We started to sing. The feeling of unreality suddenly became mutual. The crowd stopped shouting and gaped at this rag-tag bunch that looked as if descended from outer space. The crowd, initially bewildered, parted so we could get through. We sang our way up a small hill over the lawn. It grew so quiet that I remembered hearing the crunch of the charred grass under our feet.
We stopped in front of the house and kept singing. What to do? Eventually, we were going to run out of songs, “This Little Light of Mine,” “We Shall Overcome,” “Oh, Freedom…”
It didn’t take long for the crowd to realize what we represented, and that they weren’t exactly facing a juggernaut. The silence broke with a shout: “Nigger lovers, go home.” That’s when someone had the bright idea of throwing stones not at us, but over us on the roof, where the stones rolled down, hitting our heads and shoulders.
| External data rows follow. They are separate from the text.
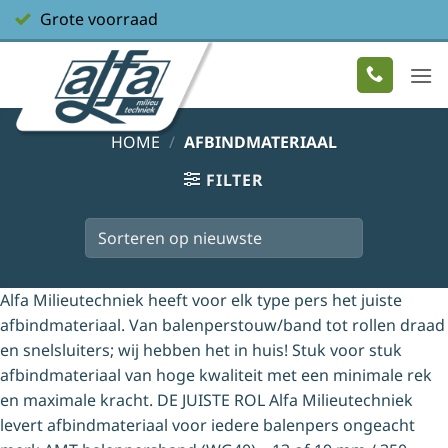
Ga
Grote voorraad
naar
inhoud
HOME
/
AFBINDMATERIAAL
FILTER
Alfa Milieutechniek heeft voor elk type pers het juiste
afbindmateriaal. Van balenperstouw/band tot rollen draad
en snelsluiters; wij hebben het in huis! Stuk voor stuk
afbindmateriaal van hoge kwaliteit met een minimale rek
en maximale kracht. DE JUISTE ROL Alfa Milieutechniek
levert afbindmateriaal voor iedere balenpers ongeacht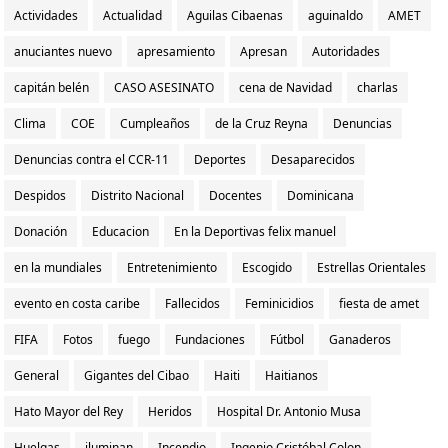
Actividades
Actualidad
Aguilas Cibaenas
aguinaldo
AMET
anuciantes nuevo
apresamiento
Apresan
Autoridades
capitán belén
CASO ASESINATO
cena de Navidad
charlas
Clima
COE
Cumpleaños
de la Cruz Reyna
Denuncias
Denuncias contra el CCR-11
Deportes
Desaparecidos
Despidos
Distrito Nacional
Docentes
Dominicana
Donación
Educacion
En la Deportivas felix manuel
en la mundiales
Entretenimiento
Escogido
Estrellas Orientales
evento en costa caribe
Fallecidos
Feminicidios
fiesta de amet
FIFA
Fotos
fuego
Fundaciones
Fútbol
Ganaderos
General
Gigantes del Cibao
Haiti
Haitianos
Hato Mayor del Rey
Heridos
Hospital Dr. Antonio Musa
Huelgas
iluminan
Incendio
Ingenio Cristóbal Colon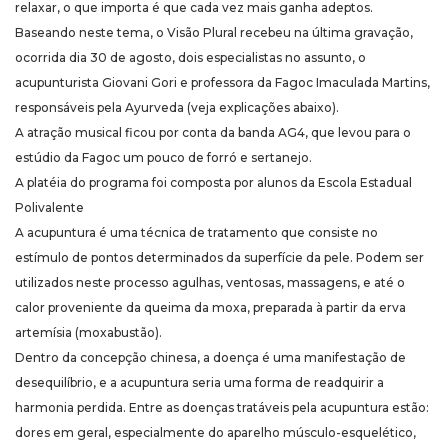
relaxar, o que importa é que cada vez mais ganha adeptos.
Baseando neste tema, o Visão Plural recebeu na última gravação,
ocorrida dia 30 de agosto, dois especialistas no assunto, o
acupunturista Giovani Gori e professora da Fagoc Imaculada Martins,
responsáveis pela Ayurveda (veja explicações abaixo).
A atração musical ficou por conta da banda AG4, que levou para o
estúdio da Fagoc um pouco de forró e sertanejo.
A platéia do programa foi composta por alunos da Escola Estadual
Polivalente
A acupuntura é uma técnica de tratamento que consiste no
estímulo de pontos determinados da superfície da pele. Podem ser
utilizados neste processo agulhas, ventosas, massagens, e até o
calor proveniente da queima da moxa, preparada à partir da erva
artemísia (moxabustão).
Dentro da concepção chinesa, a doença é uma manifestação de
desequilíbrio, e a acupuntura seria uma forma de readquirir a
harmonia perdida. Entre as doenças tratáveis pela acupuntura estão:
dores em geral, especialmente do aparelho músculo-esquelético,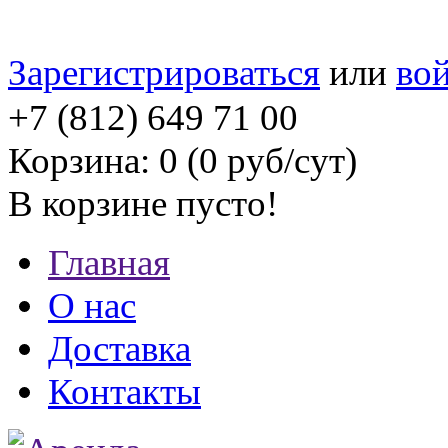
Зарегистрироваться
или
во
mastre
+7 (812) 649 71 00
Корзина: 0 (0 руб/сут)
В корзине пусто!
Главная
О нас
Доставка
Контакты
We moved a few feet away from the eaves and kept singing. We were clear of the rocks, but, unfortunately, closer to the crowd. The situation shifted abruptly when someone started throwing stones hard against the house, stones ricocheting onto our backs.
Strange, I don’t recall being scared. I was consumed by another worry. I have two junior counselors in this march. They were probably no more than sixteen. If they get hurt, or worse…I feared their parents’ wrath more than the mob. Something had to give. And it did.
The sudden piercing wail of police sirens drowned out both our singing and the mob’s shouting. With lights flashing, three or four state police cruisers roared in breaking up the stalemate. Garland had come through. He had gotten a prominent DJ at a local radio station to sound the alarm, an alarm that somehow alerted both the governor’s office and the state police.
I visited the young couple the next day. We stood together amidst broken glass and splintered wood on the windowless second story, staring at the blackened, rock-strewn lawn and the remains of their car. I’ll never forget what the man said: “It is hate,” he whispered. “But the hate hurts them. They throw rocks at themselves. It makes me sad for them.” Implicit forgiveness. Sadness for them!
Nevertheless, I soon learned that they had left the neighborhood for good. But that summer and King’s witness changed me. I finished my Masters in Divinity degree but declined ordination, rather choosing to join the fledgling poverty programs just starting up in Boston.
Policy and implementing programs, running agencies small and large became my life’s work –the manifest part of my work. But underneath was King, the bedrock whose voice said, “You are loved by God, and so you are commissioned to love your neighbor, especially those most in need; and whatever you risk, you will be sustained.” His voice lit my path, a lifelong path, and I am forever grateful.